Legislators in everystate and in our nation’s capital are gearing up for the 2011 wave of lawmaking. This common activity will have some uncommon elements this year because of the dramatic amount of political party turnover within the legislative and congressional ranks. That turnover brings new ideas and priorities for laws and regulations that will affect many people, organizations, and businesses—including credit unions.
This political landscape demands renewed grassroots activism. Not only do we need to make sure lawmakers—new and old—understand the purpose and role of credit unions, but we must demonstrate that millions of people are members and supporters of the credit union difference.

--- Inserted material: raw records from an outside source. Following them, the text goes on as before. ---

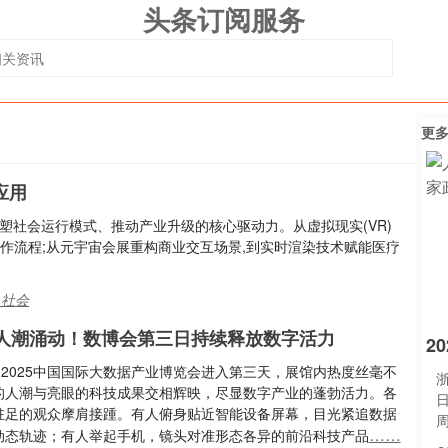
头条订阅服务
更
应用
塑社会运行模式、推动产业升级的核心驱动力。从虚拟现实(VR)
统创作流程;从元宇宙会展重构商业交互场景,到实时渲染技术赋能医疗
,社会
人潮涌动！数博会第三日持续释放数字活力
2
，2025中国国际大数据产业博览会进入第三天，展馆内热度丝毫不
浙
的人潮与亮眼的科技成果交相辉映，尽显数字产业的蓬勃活力。各
驻足的观众摩肩接踵。有人俯身贴近智能设备屏幕，目光紧追数据
……
动态轨迹；有人举起手机，镜头对准形态各异的前沿科技产品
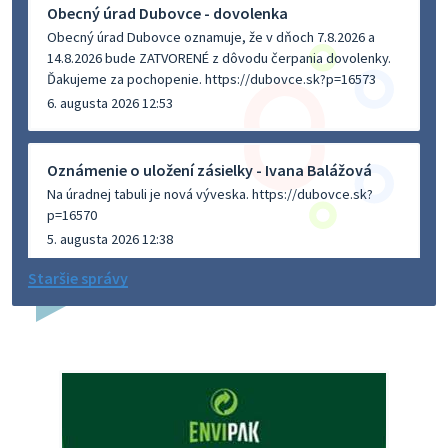
Obecný úrad Dubovce - dovolenka
Obecný úrad Dubovce oznamuje, že v dňoch 7.8.2026 a
14.8.2026 bude ZATVORENÉ z dôvodu čerpania dovolenky.
Ďakujeme za pochopenie. https://dubovce.sk?p=16573
6. augusta 2026 12:53
Oznámenie o uložení zásielky - Ivana Balážová
Na úradnej tabuli je nová výveska. https://dubovce.sk?
p=16570
5. augusta 2026 12:38
Staršie správy
Dovolenka - MUDr. Marián Sivoň
Ambulancia pre dospelých - MUDr. Marián Sivoň
Popudinské Močidľany oznamuje, že od 19.8 - 28.8.2026
budeZATVORENÁ z dôvodu čerpania dovolenky. Akútne
prípady bude riešiť MUDr.Fisch…
5. augusta 2026 12:35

Even so, debate remains among credit union leaders about the appropriate level and direction of our activist efforts:
• Some are uncomfortable when asked to support a certain candidate;
• Others wonder if we should be so vocal on key issues; and
• Still others question whether financial campaign contributions and independent expenditures are the right things to do.
These are valid concerns. Unfortunately, some very strident and divisive interest groups have given activism a bad reputation that seems contrary to credit unions’ collaborative approach to problem solving. Any activism can have the potential of creating “enemies” on the wrong side of an issue or alienating some members. Board members or CEOs might understandably feel torn about their responsibilities in this area.

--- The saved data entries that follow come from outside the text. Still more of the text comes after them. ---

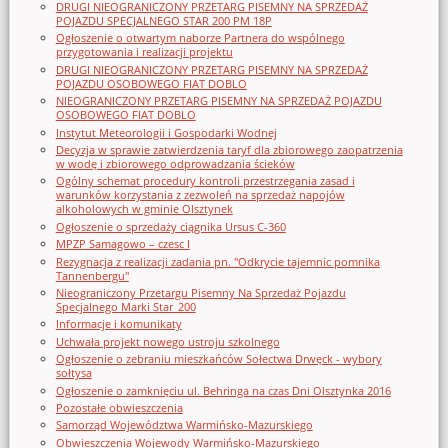
DRUGI NIEOGRANICZONY PRZETARG PISEMNY NA SPRZEDAŻ
POJAZDU SPECJALNEGO STAR 200 PM 18P
Ogłoszenie o otwartym naborze Partnera do wspólnego
przygotowania i realizacji projektu
DRUGI NIEOGRANICZONY PRZETARG PISEMNY NA SPRZEDAŻ
POJAZDU OSOBOWEGO FIAT DOBLO
NIEOGRANICZONY PRZETARG PISEMNY NA SPRZEDAŻ POJAZDU
OSOBOWEGO FIAT DOBLO
Instytut Meteorologii i Gospodarki Wodnej
Decyzja w sprawie zatwierdzenia taryf dla zbiorowego zaopatrzenia
w wodę i zbiorowego odprowadzania ścieków
Ogólny schemat procedury kontroli przestrzegania zasad i
warunków korzystania z zezwoleń na sprzedaż napojów
alkoholowych w gminie Olsztynek
Ogłoszenie o sprzedaży ciągnika Ursus C-360
MPZP Samagowo – czesc I
Rezygnacja z realizacji zadania pn. "Odkrycie tajemnic pomnika
Tannenbergu"
Nieograniczony Przetargu Pisemny Na Sprzedaż Pojazdu
Specjalnego Marki Star_200
Informacje i komunikaty
Uchwała projekt nowego ustroju szkolnego
Ogłoszenie o zebraniu mieszkańców Sołectwa Drwęck - wybory
sołtysa
Ogłoszenie o zamknięciu ul. Behringa na czas Dni Olsztynka 2016
Pozostałe obwieszczenia
Samorząd Województwa Warmińsko-Mazurskiego
Obwieszczenia Wojewody Warmińsko-Mazurskiego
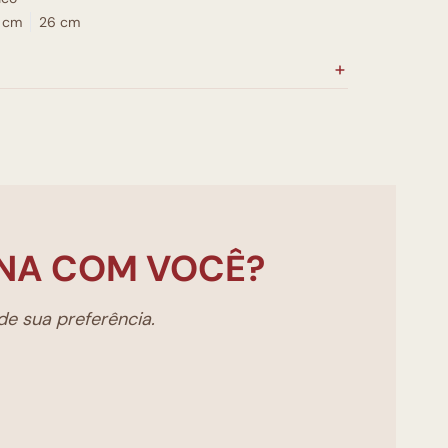
 cm
26 cm
NA COM VOCÊ?
e sua preferência.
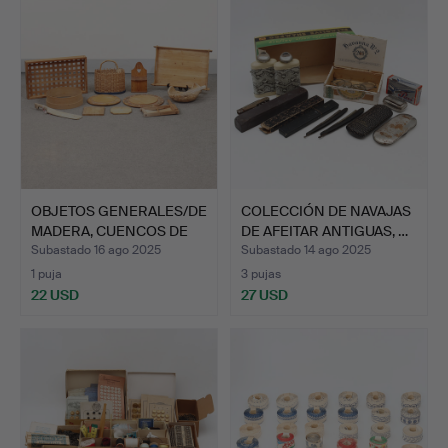
OBJETOS GENERALES/DE
COLECCIÓN DE NAVAJAS
MADERA, CUENCOS DE
DE AFEITAR ANTIGUAS, …
MI…
Subastado 16 ago 2025
Subastado 14 ago 2025
1 puja
3 pujas
22 USD
27 USD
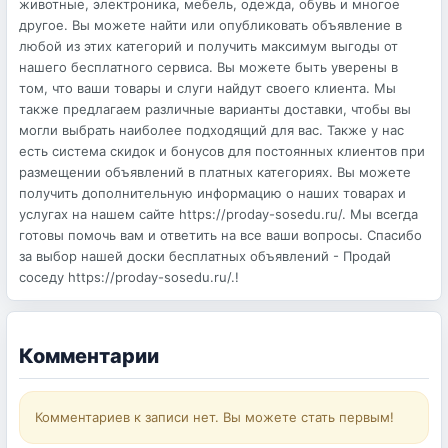
животные, электроника, мебель, одежда, обувь и многое
другое. Вы можете найти или опубликовать объявление в
любой из этих категорий и получить максимум выгоды от
нашего бесплатного сервиса. Вы можете быть уверены в
том, что ваши товары и слуги найдут своего клиента. Мы
также предлагаем различные варианты доставки, чтобы вы
могли выбрать наиболее подходящий для вас. Также у нас
есть система скидок и бонусов для постоянных клиентов при
размещении объявлений в платных категориях. Вы можете
получить дополнительную информацию о наших товарах и
услугах на нашем сайте https://proday-sosedu.ru/. Мы всегда
готовы помочь вам и ответить на все ваши вопросы. Спасибо
за выбор нашей доски бесплатных объявлений - Продай
соседу https://proday-sosedu.ru/.!
Комментарии
Комментариев к записи нет. Вы можете стать первым!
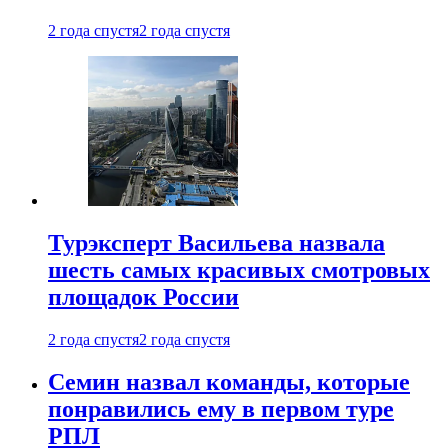
2 года спустя
2 года спустя
Турэксперт Васильева назвала
шесть самых красивых смотровых
площадок России
2 года спустя
2 года спустя
Семин назвал команды, которые
понравились ему в первом туре
РПЛ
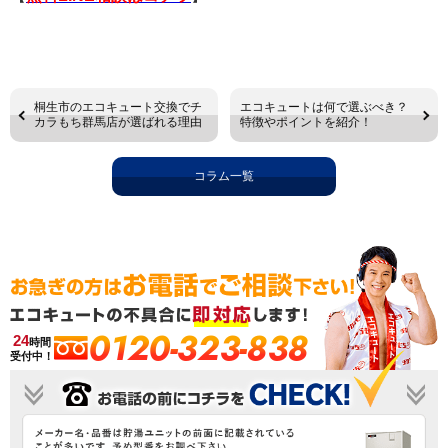
桐生市のエコキュート交換でチ
エコキュートは何で選ぶべき？
カラもち群馬店が選ばれる理由
特徴やポイントを紹介！
コラム一覧
0120-323-838
24
時間
受付中！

It would be simpler if credit unions could merely claim to be nonpolitical and thus stay above the fray. But that’s not our reality. To ignore the huge impact laws and regulations have on our operations and members would be to set ourselves up for failure.
Indeed, our very beginnings were founded on activism. Today, credit unions are creatures of public policy—we can only perform those activities specifically provided for in federal and state law. At the same time, we have many influential competitors actively lobbying to place credit unions at a disadvantage.
As such, we have a responsibility to help members understand which lawmakers and issues will help or hurt their financial security.
Perhaps this is so clear to me because I’ve had the opportunity to work with the World Council of Credit Unions (WOCCU) and its members in several emerging democracies—peoples and cultures just learning how to speak up for themselves and their rights.
They’re willing to be assertive and persistent with policy makers, though many lack a formal process or system in which to make their pleas heard. They understand that only by reaching out to policy makers can they ensure the rules and statutes that dictate the services to their members are helpful, not harmful.
When it comes to political outreach, many of these emerging movements find themselves in the same quandary as we do in the U.S. We’re faced with the same questions:
• Do we speak up without alienating the wrong people?
• Can we get involved without being “tainted” by the bad reputation of political corruption?
• Can our voices be heard when we’re a small minority among larger, more established interests?
We can answer these questions by working together through the efforts of credit unions. I’ve witnessed successful grassroots programs through WOCCU’s International Partnership Program, which is supported by the Credit Union National Association and individual leagues.
The program brings together representatives from credit union movements around the world to exchange ideas and expertise. One extremely valuable aspect of the program is a broader understanding of worldwide policy makers, their perspectives on credit unions, and how credit union members in other countries influence public policy.
As we prepare for the new legislative session, it remains paramount that we maximize our credit union grassroots advocacy efforts to reach their true potential.
I reflect on our friends in the Central American and Eastern European credit union movements who’ve shown us with their actions that our obligation to our members isn’t a question of “should” we be involved in the political process, but rather “how” can we become involved with honor and integrity.